The severity of Corona infection varies wildly across the population. Children have generally mild or asymptomatic infections, while adults have a wide range of responses. Everyone always assumed that cross-immunity was part of the answer to this conundrum. The problem is that – at least as far as antibodies go – it is shaping up to be a not very reassuring part of that answer. The innate and non-specific immune response of children looks more and more like a big part of the reason they are spared severe infection. Adults with immune systems tightly calibrated to the common human coronaviruses, meanwhile, often have more severe symptoms. They suffer from Original Antigenic Sin.
Over 4.2 billion people across the earth have received at least one dose of vaccine against SARS-2. The majority of these vaccines have elicited antibodies only against an early form of the spike protein that is no longer in circulation.

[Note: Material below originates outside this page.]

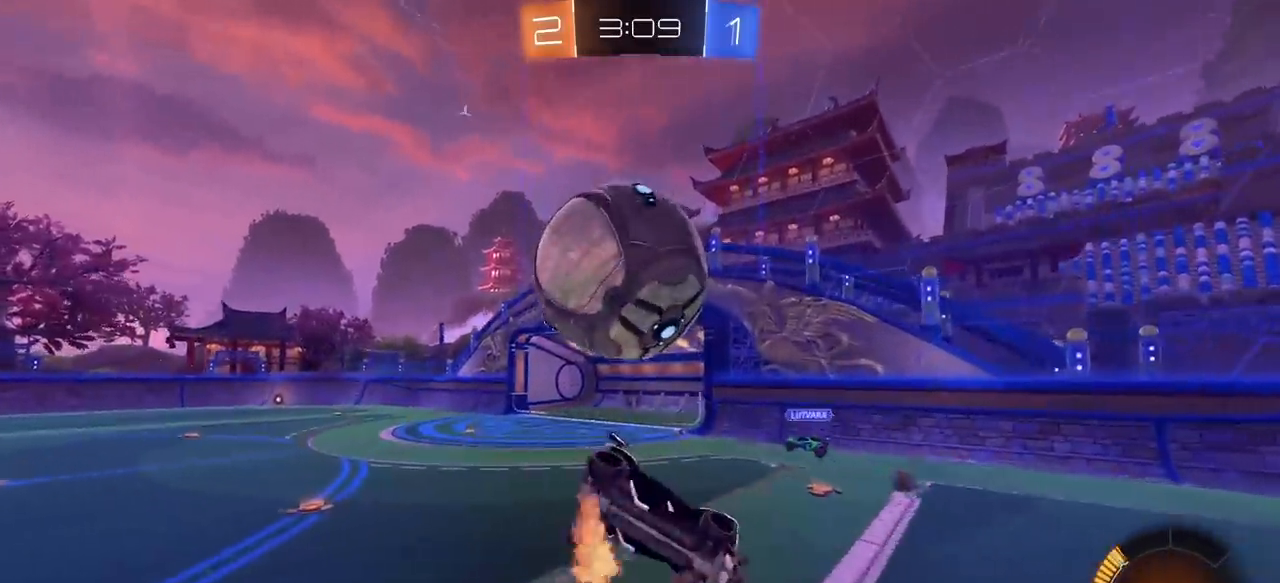
{"keys": ["a", "w"], "mouse": [], "mouse_move": "still", "events": [[33, "mouse_right", "up"], [233, "a", "up"], [233, "w", "up"], [417, "a", "down"], [467, "w", "down"]]}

This would seem to be one reason why many western countries with high vaccination rates appear to have locked themselves into an indefinite phase of heightened SARS-2 transmission. In the United Kingdom, 96% of adults have antibodies to the spike protein – most of these first acquired by vaccination. Shortly after they concluded their vaccination campaign, cases skyrocketed, and they have remained high ever since.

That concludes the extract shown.